Because I had so much chocolate, I knew that I needed to reach out to more than just one or two guys to possibly be my friend. There were two reasons for this: one was that there would be nearly no challenge to making a friend if I were to bury the man in an avalanche of chocolate, and two was that I was encouraged to make friends not make friends fat.

So, here in no particular order (except that I have carefully determined the most effective order to make for the kind of witty yet poignant tale that my discerning readers expect) is a small sampling of my attempts at making friends with the not-so-small advantage of using small pieces of chocolate to, as it were, tip the scales in my favor, so to speak.

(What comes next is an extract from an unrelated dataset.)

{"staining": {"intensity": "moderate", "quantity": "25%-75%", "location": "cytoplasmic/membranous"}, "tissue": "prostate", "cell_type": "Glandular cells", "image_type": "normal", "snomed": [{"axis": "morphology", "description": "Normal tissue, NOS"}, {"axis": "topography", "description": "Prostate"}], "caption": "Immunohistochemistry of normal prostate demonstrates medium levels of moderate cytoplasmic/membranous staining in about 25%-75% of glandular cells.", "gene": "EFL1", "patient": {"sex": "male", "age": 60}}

  • I shared some with my “dormies,” the guys who have to put up with me living with them, day-in, and day-out. Instead of doing it as a group, I chose times when I happened to be alone in our eight-man dorm with just one of them and blessed them with a couple of chocolates. It paid off big time for me when I got between two of my dormies to try to stifle a fast-brewing fight. Because both sides considered me a friend, they listened to me and chose to not fight. I then used the chocolate to soften each as I met with them separately.
  • Of course I had to give some chocolate to my new friend, Pete, the one who’d asked, “I don’t look like a murderer, do I?” In this instance, the chocolate was the primary factor in Pete labeling himself my friend. Well, chocolate and the fact that I listened to him.
  • I used the small chocolates to say a simple “Thank You” to guys who helped me: one guy manages our waiting list for the phones on days when phone calls are free; one guy gave me his rare, bright yellow wash cloth when I asked him for a cleaning rag; and one guy said I could use his workout gloves until I go home.
  • After a lifer who is just in his thirties spent time with me, telling me his “war stories” about horribly tragic conditions on Level IV yards at other prisons, I went back to my locker in my dorm, retrieved some chocolates, and gave them to him. He’d expressed how different I was than my bunkie who recently paroled—a selfish individual who never seemed truly interested in anyone but himself. I told him that I’m still learning and growing, too, thanks to the Lord. When his dormie asked me if he, too, could have some chocolate, I claimed that the first guy had agreed to hand-wash all of my clothes for a month in exchange for chocolate. He immediately shook his head no, saying as he walked rapidly away, “Nah, Bro. I ain’t tryin’ to do all that!” I laughed, then gave him a few chocolates.
  • I told one lifer that a nice church family had bought chocolates for me to make friends with. He said, “Since we talked that one time, I’ve considered you a friend, so I think I’m ineligible … ” I told him I’d make an exception, and thanked him for being my friend.
  • Walking up to four guys playing cards at a table I said, “Do you know what’s better than playing cards with friends?” (At this point I slammed four chocolates on the table) “Playing cards with CHOCOLATE!” How could they disagree?
  • One guy in an adjacent dorm to mine used to laugh SUPER loudly at his television at all hours of the otherwise quiet day or night. When he was moved from the building to make room for more guys at elevated health risk for COVID-19 I went to the guy who took his place. With chocolates in hand, I asked him if he would—for a few chocolates—please laugh loudly at his TV that night. I wanted the guys in his dorm and mine (who were SO relieved to be rid of the hyena!) to think we’d gotten stuck with yet another obnoxious laugher. He declined. I gave him chocolate anyway.
  • A guy I recognized from a prison I was at many years ago began getting close to me. A declared agnostic, I gave him chocolates … and I offered to pick him up from prison when he leaves in nine years. Overwhelmed, he asked, “Why are you so kind? You were raised that way, weren’t you?” With tears, I told him how my dad and mom demonstrated loved to me and to many, many other prisoners. I told him that God gave them love for others, which is why he is the first one I’ve offered to pick up: God has given me compassion for him.

So not having friends with me turned out to be … a sweet experience, after all.